2. Es kann dahingestellt bleiben, ob eine sog. Nichtanwendungsanweisung eines BFH-Urteils an die Finanzbehörden ein Grund ist, den BMF gemäß § 122 Abs. 2 Satz 3 FGO zum Beitritt aufzufordern, wenn von einer solchen Aufforderung schon deshalb abzusehen ist, weil der Vertreter des FA in der mündlichen Verhandlung erklärt hat, eine Beteiligung des BMF sei in Erwägung gezogen, aber nach Mitteilung eines Vertreters des Landesfinanzministers vom BMF nicht weiterverfolgt worden.
Normenkette
EStG § 15 Abs. 1 Nr. 1; FGO § 120 Abs. 2 S. 3
Tatbestand
Der Kläger und Revisionskläger (Kläger) ist Gesellschafter- Geschäftsführer der U-GmbH. Seine Beteiligung beträgt 95 v.H. Er hat der GmbH ein bebautes Grundstück und eine Lizenz entgeltlich zur Nutzung überlassen. Bei dem Gebäude handelt es sich um ein ehemaliges Schulgebäude, das für die Zwecke der GmbH nicht besonders hergerichtet worden ist. Der Kläger behandelte die Nutzungsentgelte als Einkünfte aus Vermietung und Verpachtung. Der Beklagte und Revisionsbeklagte (das Finanzamt --FA--) nahm nach einer Betriebsprüfung Betriebsaufspaltung an. Er behandelte demzufolge die Nutzungsentgelte als Einnahmen aus Gewerbebetrieb und erließ für die Jahre 1972 bis 1974 (Streitjahre) entsprechende Gewinnfeststellungsbescheide.

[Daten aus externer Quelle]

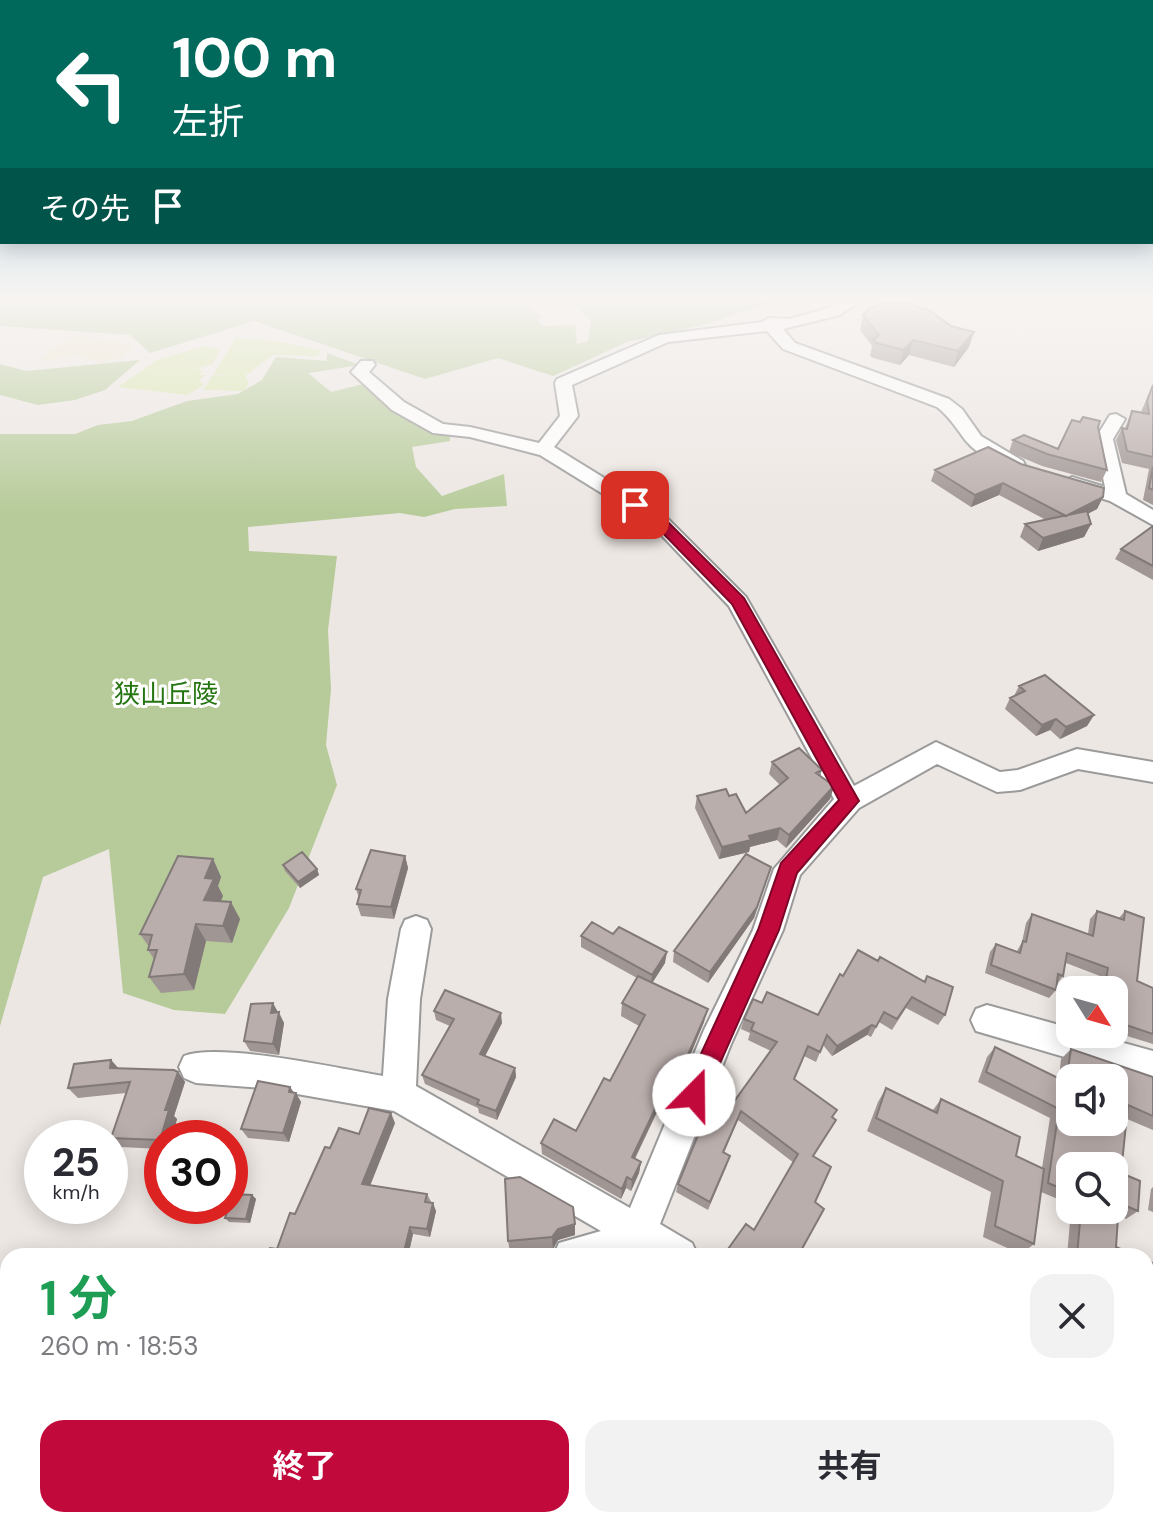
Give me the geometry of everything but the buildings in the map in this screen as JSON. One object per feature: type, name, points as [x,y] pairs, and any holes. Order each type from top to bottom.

Der hiergegen gerichtete Einspruch hatte keinen Erfolg. Das Finanzgericht (FG) wies die Klage ab.
Mit seiner Revision rügt der Kläger die Verletzung materiellen und formellen Rechts.
Entscheidungsgründe
Die Revision ist begründet. Sie führt zur Aufhebung der Vorentscheidung und der angefochtenen Gewinnfeststellungsbescheide (§ 126 Abs.3 Nr.1 der Finanzgerichtsordnung --FGO--).
1. Nach ständiger Rechtsprechung des Bundesfinanzhofs --BFH-- (vgl. u.a. Urteil vom 12.November 1985 VIII R 240/81, BFHE 145, 401, BStBl II 1986, 296) setzt eine Betriebsaufspaltung eine sachliche und eine personelle Verflechtung zwischen dem Besitzunternehmen und dem Betriebsunternehmen voraus.

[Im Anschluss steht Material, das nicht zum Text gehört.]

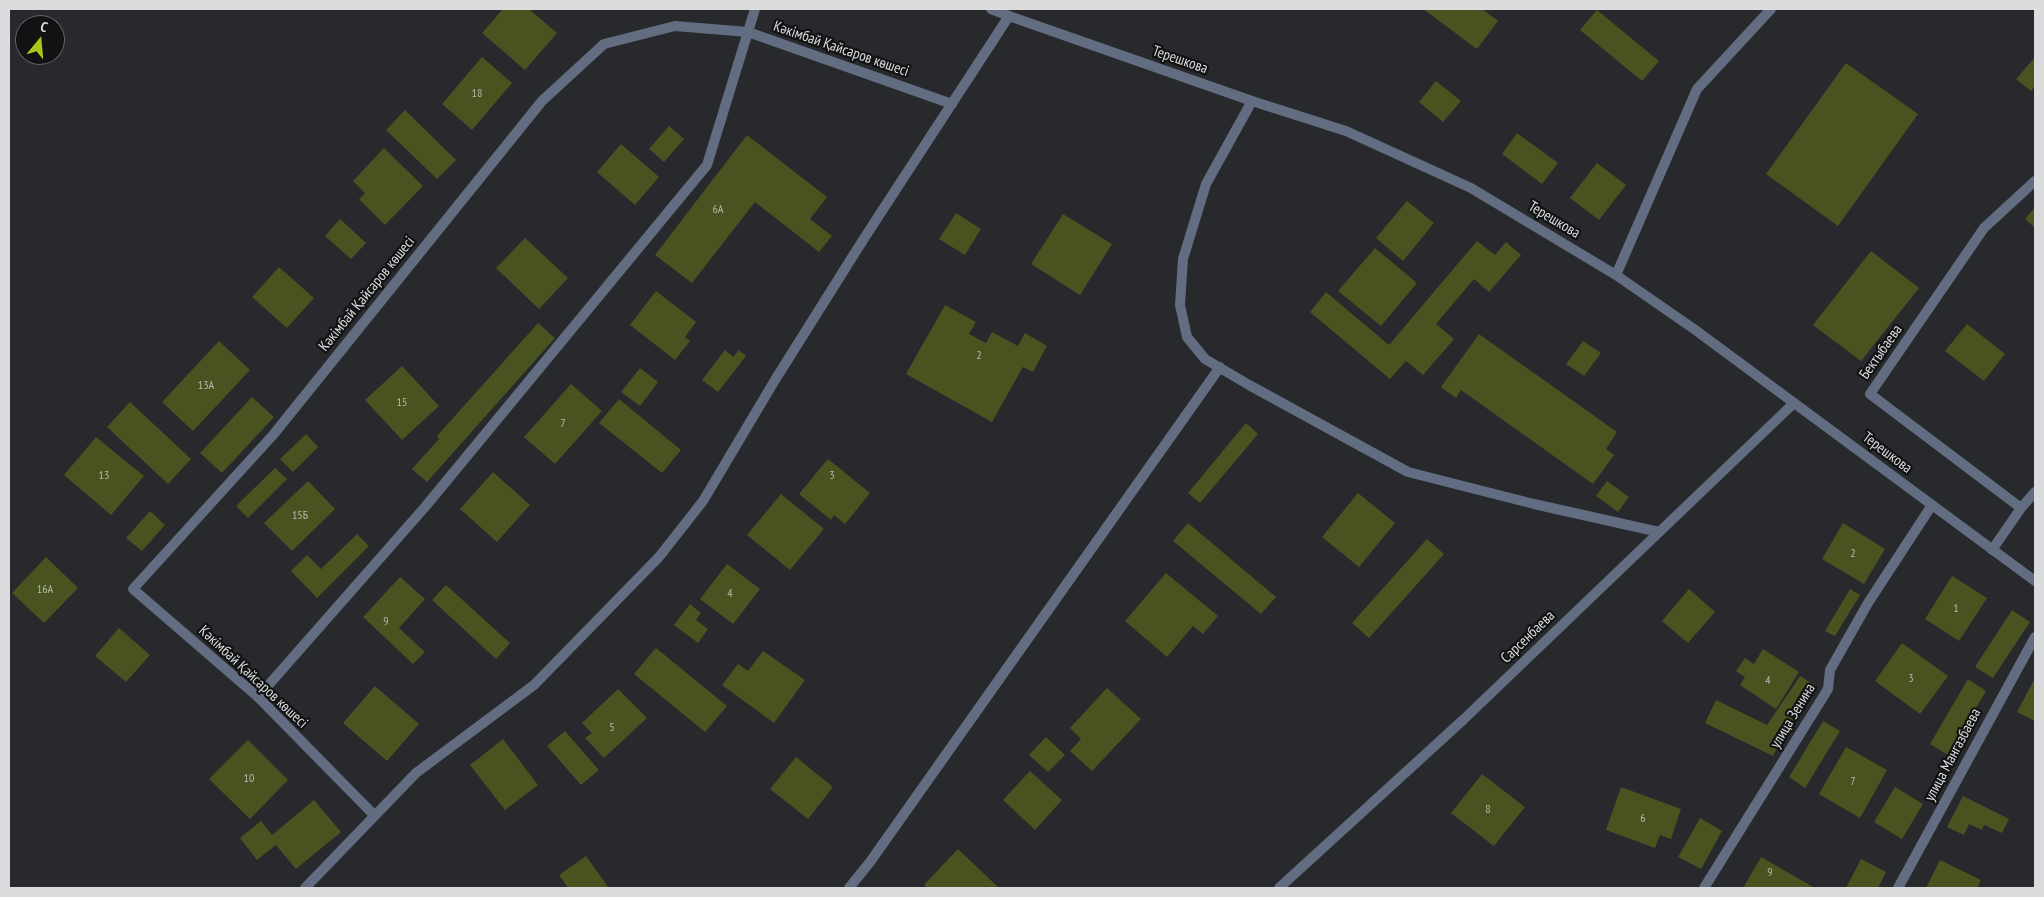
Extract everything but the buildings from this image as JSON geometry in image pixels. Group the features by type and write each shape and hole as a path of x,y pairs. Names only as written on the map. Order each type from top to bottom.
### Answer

2. Im Streitfall liegt keine sachliche Verflechtung vor.
a) Eine sachliche Verflechtung ist nach dem Beschluß des Großen Senats des BFH vom 8.November 1971 GrS 2/71 (BFHE 103, 440, BStBl II 1972, 63) gegeben, wenn bei der echten Betriebsaufspaltung "Wirtschaftsgüter, insbesondere Grundbesitz, die zu den wesentlichen Grundlagen des übergegangenen Betriebs gehören, bei dem Besitzunternehmen verbleiben" und von diesem der Betriebsgesellschaft miet- oder pachtweise überlassen werden. Entsprechendes gilt nach dem bezeichneten Beschluß für die unechte Betriebsaufspaltung. Nicht erforderlich ist, daß die vermieteten oder verpachteten Wirtschaftsgüter die alleinige wesentliche Betriebsgrundlage des Betriebsunternehmens darstellen. Es genügt, daß sie eine wesentliche Betriebsgrundlage dieser Gesellschaft sind (BFH-Urteil vom 12.November 1985 VIII R 342/82, BFHE 145, 396, BStBl II 1986, 299, mit weiteren Rechtsprechungshinweisen). Ein Wirtschaftsgut ist eine wesentliche Betriebsgrundlage, wenn es für die Betriebsführung ein besonderes wirtschaftliches Gewicht hat. Es muß sich um ein Wirtschaftsgut handeln, bei dem es aus der Sicht des Betriebsunternehmens wirtschaftlich einen deutlichen Unterschied macht, ob es sich im Eigentum des Unternehmens (Betriebs- oder Besitzunternehmens) befindet und für Betriebszwecke besonders hergerichtet oder von einem Fremden gemietet ist (Urteil in BFHE 145, 396, BStBl II 1986, 299). Darüber hinaus ist für die Behandlung eines Grundstücks als eine wesentliche Betriebsgrundlage des Betriebsunternehmens weiter erforderlich, daß das Grundstück "für die Bedürfnisse der Betriebsgesellschaft besonders gestaltet" worden ist (Urteil in BFHE 145, 396, BStBl II 1986, 299, mit weiteren Rechtsprechungshinweisen). Das gilt --entgegen der vom FA in der mündlichen Verhandlung vertretenen Ansicht-- nicht nur für Büro-, sondern auch für Fabrikgrundstücke.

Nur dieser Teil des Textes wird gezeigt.